Parler de « normalisation » ici signifie essentiellement chercher à nous faire prendre des vessies pour des lanternes. Un pays en voie de désindustrialisation qui est passé de pays exportateur d’énergie à importateur, qui a laissé mourir son secteur agricole par paresse, qui voit ses services publics se nécroser par la bureaucratie et la démagogie électorale, qui s’est construit une cage de fer en termes de réglementations écologiques faisant fuir investisseurs, entreprises et propriétaires, sous la plume des technocrates et des bureaucrates qui profitent d’une telle situation, un pays en transition vers la « sobriété ».
Normaliser, c’est euphémiser le déclin pour continuer à vivre dessus sans avoir à faire quelque chose pour l’enrayer.
La sobriété comme régression
Seulement, revenir à une économie agraire envisagée comme « normalisation » signifie une régression sans précédent. Contentons-nous de rappeler qu’à la première révolution agricole qui correspond à la révolution néolithique, répond une seconde, capitaliste, qui a changé radicalement les modes de production à partir du XVIII e siècle. Comme le rappelle Joyce Appleby dans Capitalisme : histoire d’une révolution permanente (2016), l’invention de nouvelles techniques dans le domaine agricole pour produire plus avec moins de ressources n’a pas seulement donné un coup d’accélérateur économique, elle a libéré l’Homme des servitudes de la société prémoderne.
L’intégralité de l’ordre social, statique et inégalitaire était autant paralysée que constituée par la crainte des famines et des mauvaises récoltes endémiques à l’économie naturelle. En permettant de produire plus avec moins de personnes, en créant des marchés là où les économies vivaient en autarcie, le capitalisme a réorienté les activités en dehors du champ de l’agriculture de survie. La division du travail s’est raffinée et le pluralisme économique des sociétés occidentales est né. En d’autres termes, la révolution capitaliste agricole a dynamité les vestiges du féodalisme et le bavardage réactionnaire sur la sobriété vise essentiellement à revenir sur cette étape essentielle.

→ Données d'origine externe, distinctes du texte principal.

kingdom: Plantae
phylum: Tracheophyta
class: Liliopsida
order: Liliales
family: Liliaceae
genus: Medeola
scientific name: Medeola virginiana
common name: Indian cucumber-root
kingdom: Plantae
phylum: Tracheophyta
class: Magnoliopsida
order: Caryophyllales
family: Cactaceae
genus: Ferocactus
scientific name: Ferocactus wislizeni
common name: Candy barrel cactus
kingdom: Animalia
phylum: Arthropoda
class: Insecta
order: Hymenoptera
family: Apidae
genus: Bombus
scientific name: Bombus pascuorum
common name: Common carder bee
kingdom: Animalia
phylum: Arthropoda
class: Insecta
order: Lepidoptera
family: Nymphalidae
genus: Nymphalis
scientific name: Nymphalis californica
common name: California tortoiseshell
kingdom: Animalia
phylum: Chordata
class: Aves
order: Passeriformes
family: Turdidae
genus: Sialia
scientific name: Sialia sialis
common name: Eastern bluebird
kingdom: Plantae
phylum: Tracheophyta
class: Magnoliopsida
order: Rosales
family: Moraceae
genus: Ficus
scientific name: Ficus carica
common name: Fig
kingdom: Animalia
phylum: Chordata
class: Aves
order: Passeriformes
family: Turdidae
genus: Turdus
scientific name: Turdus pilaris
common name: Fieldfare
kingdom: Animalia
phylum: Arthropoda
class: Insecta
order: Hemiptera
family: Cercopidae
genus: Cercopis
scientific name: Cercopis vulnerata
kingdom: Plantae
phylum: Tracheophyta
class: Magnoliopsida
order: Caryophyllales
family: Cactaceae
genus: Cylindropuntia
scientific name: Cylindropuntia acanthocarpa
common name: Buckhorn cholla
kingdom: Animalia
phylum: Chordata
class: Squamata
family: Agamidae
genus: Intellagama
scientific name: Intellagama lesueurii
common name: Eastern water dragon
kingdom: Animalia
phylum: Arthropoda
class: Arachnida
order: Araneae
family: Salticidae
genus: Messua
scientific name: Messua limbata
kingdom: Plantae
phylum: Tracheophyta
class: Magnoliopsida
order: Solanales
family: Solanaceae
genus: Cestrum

La politique de la nostalgie
Revenir à un modèle agraire c’est accepter d’une part la neutralisation économique, politique et culturelle de la France au profit de ses concurrents, et d’autre part son statut de colonie numérique, énergétique, culturelle et politique. Les États-Unis, la Chine ou l’Allemagne ont tout intérêt à transformer la France en patelin rural. À eux les ordinateurs quantiques et la conquête de Mars , à nous les fromages et les porte-clefs en forme de tour Eiffel. Et la classe bureaucratique continuera, à l’orchestre, de jouer la petite musique de la « sobriété », cette pauvreté que nous aurons choisie. Ou plutôt qu’ils auront choisi pour nous.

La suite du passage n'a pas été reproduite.